- **TASK OBJECTIVE**:
From the restricted stock provisions below, return word for word the passage starting with "7.6 Certificate" and going on through "Restricted Stock Agreement.".

- **EXTRACTED TEXT**:
BEGIN

7.3 Non-Transferability
of Restricted Stock.
Except
as provided in this Article 7 or the applicable Restricted Stock Agreement,
shares of Restricted Stock may not be sold, transferred, pledged, assigned
or
otherwise alienated or hypothecated until the end of the applicable Restriction
Period as specified in the Restricted Stock Agreement and the satisfaction
of
any other conditions determined at the time of grant specified in the Restricted
Stock Agreement. Except as provided in Section 7.9, however, in no event
may any
Restricted Stock become vested in a Participant subject to Section 16(b)
of the
Exchange Act prior to six months following the date of its grant.
7.4 Other
Restrictions.
The
Committee may impose such other restrictions on shares of Restricted Stock
as it
may deem advisable, including, without limitation, restrictions based upon
the
achievement of specific performance goals (relating to the Company, a Subsidiary
or regional or other business unit of the Company), years of service and/or
restrictions under applicable Federal or state securities laws. The Committee
may provide that any share of Restricted Stock shall be held (together with
a
stock power executed in blank by the Participant) in custody by the Company
until any or all restrictions thereon shall have lapsed.
7.5 Forfeiture.
The
Committee shall determine and set forth in a Participant's Restricted Stock
Agreement such events upon which a Participant's shares of Restricted Stock
(or
the proceeds of a sale thereof) shall be forfeitable, which may include,
without
limitation, the termination of a Participant's employment.
7.6 Certificate
Legend.
In
addition to any legends placed on certificates pursuant to Section 7.4, each
certificate representing shares of Restricted Stock shall bear the following
legend:
"The
sale
or other transfer of the shares represented by this Certificate, whether
voluntary, involuntary or by operation of law, is subject to certain
restrictions on transfer as set forth in the Community Trust Bancorp, Inc.
2006
Stock Ownership Incentive Plan, and in the related Restricted Stock Agreement.
A
copy of the Plan and such Restricted Stock Agreement may be obtained from
the
Secretary of Community Trust Bancorp, Inc."
7.7 Removal
of Restrictions.
Except
as otherwise provided in this Article 7 or the Restricted Stock Agreement,
shares of Restricted Stock shall become freely transferable by the Participant
and no longer subject to forfeiture after the last day of the Restriction
Period. Once the shares of Restricted Stock are released from their restrictions
(including forfeiture provisions), the Participant shall be entitled to have
the
legend required by Section 7.6 removed from the Participant's share certificate,
which certificate shall thereafter represent freely transferable and
nonforfeitable shares of Common Stock free from any and all restrictions
under
the Plan, subject to the requirements of applicable securities laws and
regulations.

END

- **RECORDED DATA**:

BEGIN

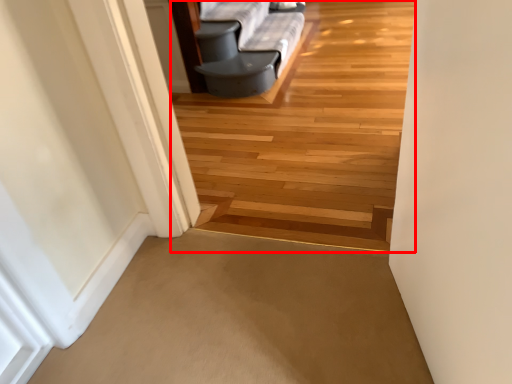
Question: From the image's perspective, where is path (annotated by the red box) located in relation to path in the image?

Choices:
 (A) below
 (B) above

Answer: (B)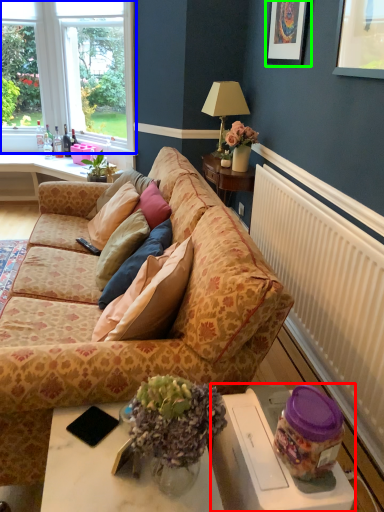
Question: Based on their relative distances, which object is farther from wide (highlighted by a red box)? Choose from window (highlighted by a blue box) and picture frame (highlighted by a green box).

Choices:
 (A) window
 (B) picture frame

Answer: (A)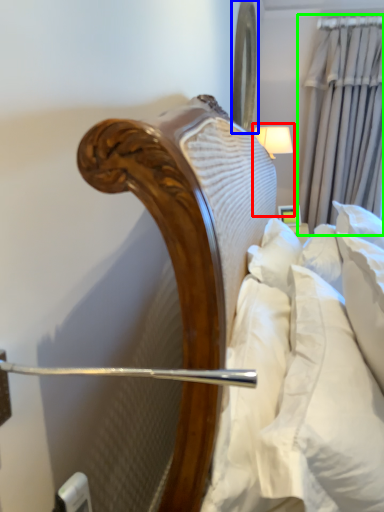
Question: Estimate the real-world distances between objects in this image. Which object is farther from bedside lamp (highlighted by a red box), mirror (highlighted by a blue box) or curtain (highlighted by a green box)?

Choices:
 (A) mirror
 (B) curtain

Answer: (B)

END

- **WORKED SOLUTION**:
7.6 Certificate
Legend.
In
addition to any legends placed on certificates pursuant to Section 7.4, each
certificate representing shares of Restricted Stock shall bear the following
legend:
"The
sale
or other transfer of the shares represented by this Certificate, whether
voluntary, involuntary or by operation of law, is subject to certain
restrictions on transfer as set forth in the Community Trust Bancorp, Inc.
2006
Stock Ownership Incentive Plan, and in the related Restricted Stock Agreement.